Mom’s normally cherubic curls were unkempt, bordering on frizzy. She had lines all over her face—creases wedged around her eyes and furrows pitting the corners of her lips—all pointing in the wro
ng direction. She looked defeated, from the slope of her shoulders to the way her mouth turned downward as she spoke. Her eyes flickered toward me and I looked away guiltily. By the time I turned back, the woman had walked away, taking her impossibly bright light with her, and my mother was starting toward the car, disappearing into my non-eyesight before she opened the door.
“Were you talking to someone?” I asked as Mom started the car.
Mom sighed, a sound that stole the oxygen from my lungs. “Yes. I was talking to Kelly Downs. The mother of one of the girls on my team? She has breast cancer. She’s been sick. Real sick. And—”
“And what?” I said. They were only two words, but they barely worked their way past my throat.
“Well, she’s dying, you know? And her doctors can’t do anything about it.”

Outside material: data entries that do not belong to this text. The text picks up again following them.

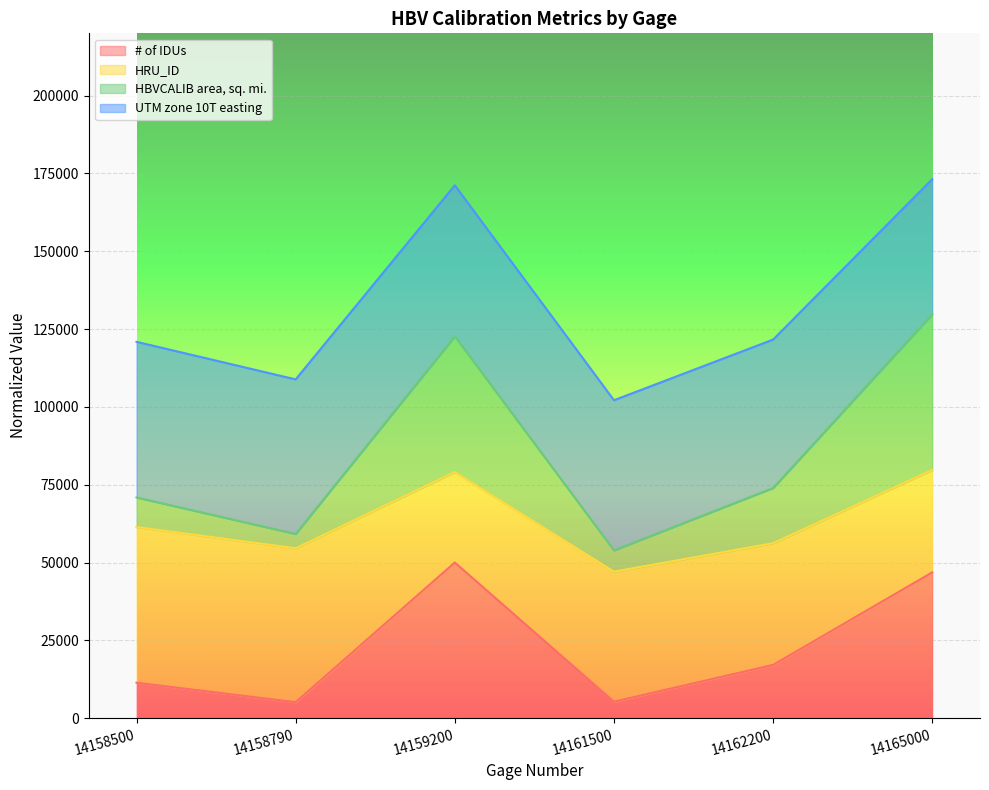

True or false: HBVCALIB area, sq. mi. has a value of 60774.3 at 14165000.

False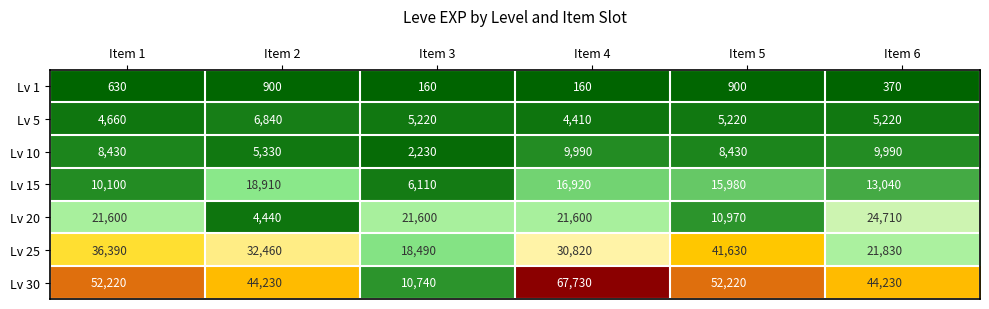

What is the greatest value displayed?

67730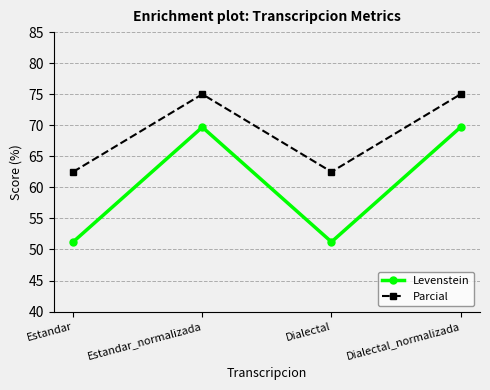

What is the sum of the Parcial values at Dialectal and Estandar?

125.0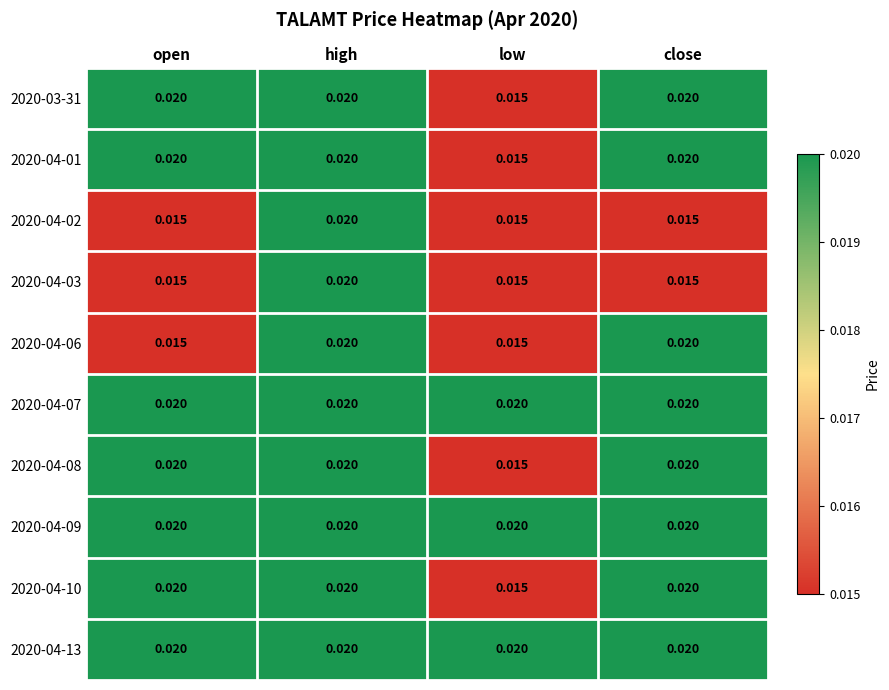

Where is 2020-04-10 nearest to the value 0?

low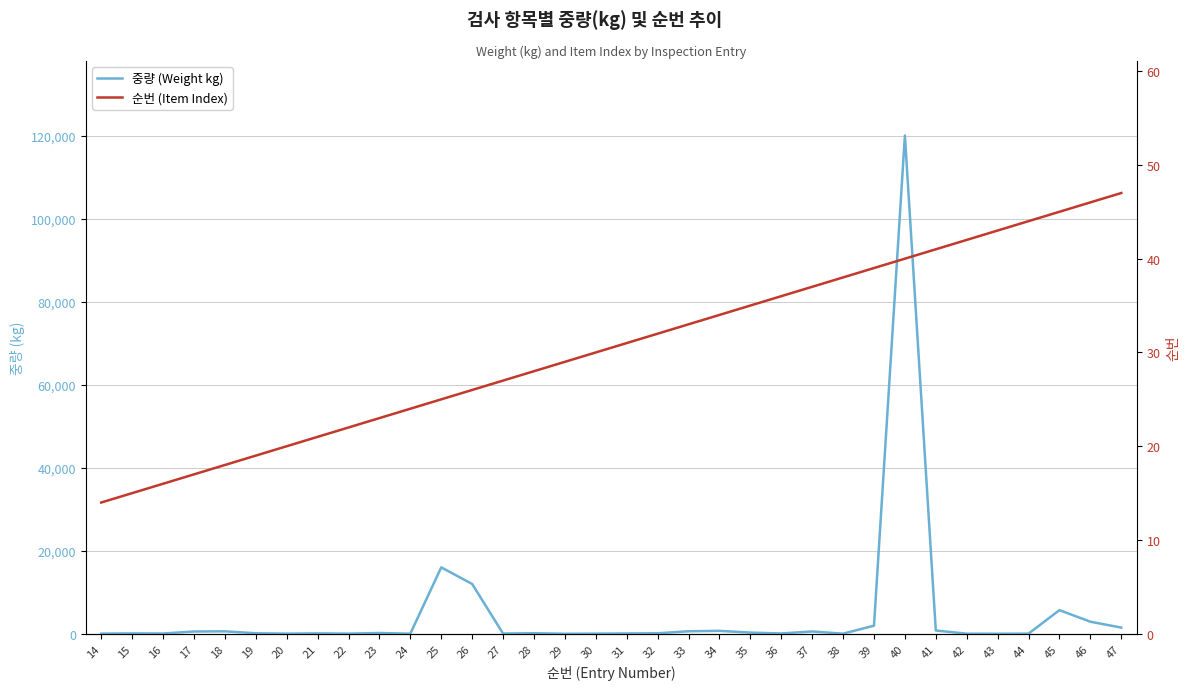

Rank the series by their maximum value, from highest to lowest.

중량 (Weight kg), 순번 (Item Index)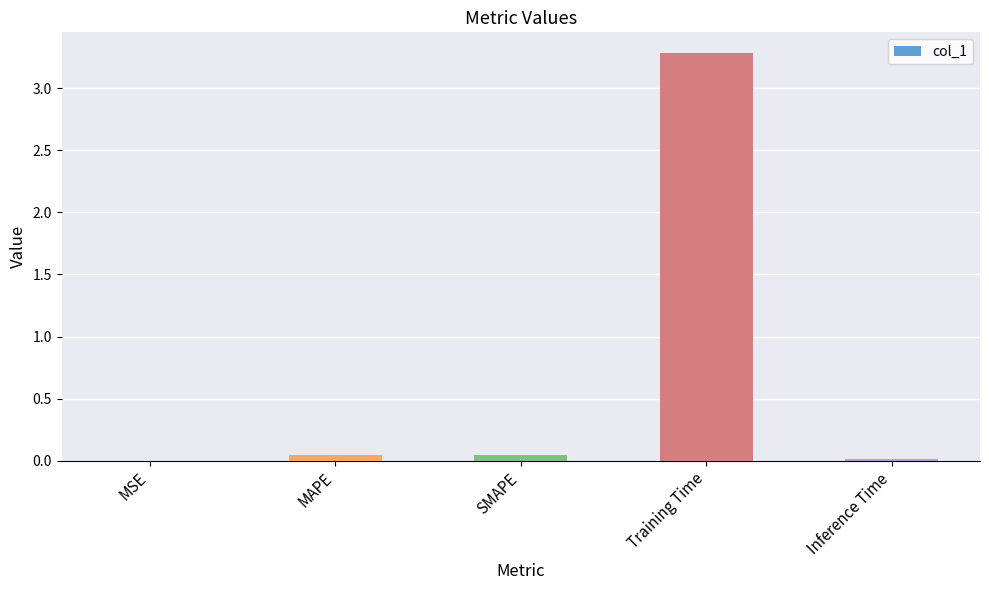

Between Training Time and MAPE, which is larger?

Training Time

For a moment everything went perfectly still and I heard the world around me with flawless precision: the sharp click of heels hustling down the sidewalk, the sleepy jazz music drifting out of a passing car, the sound of a loose wheel on a shopping cart rattling through the parking lot. But mostly, I heard the one word that had jogged loose from my mother’s sentence, tumbling around some cog in my brain.
Dying
dying
dying
Awareness started filtering through me, ice slipping through my veins. I was shaking. Had to be. My knees were rattling against each other. I’d been denying it all along, of course. I’d denied it every time I’d hung out with Ben. I’d denied it when I’d seen that old man in the China Bistro. I’d denied it when I’d had that dream. Everything had pointed to it, but I’d been looking in another direction, terrified. But now I couldn’t look away. I couldn’t run or hide. Now I knew, with absolute chilling certainty, why I was seeing Ben Milton.
He was dying.
I fell into bed that night with my clothes on, praying for sleep that took forever to come. And when it did, I dreamed in random, sharply colored images. They flashed through my mind like jagged pieces of a stained glass window that were too splintered and confusing to assemble: a burgundy sunrise, a bright yellow rose, tired hazel eyes, a dove taking flight into a cerulean sky, jade sand slipping through an hourglass.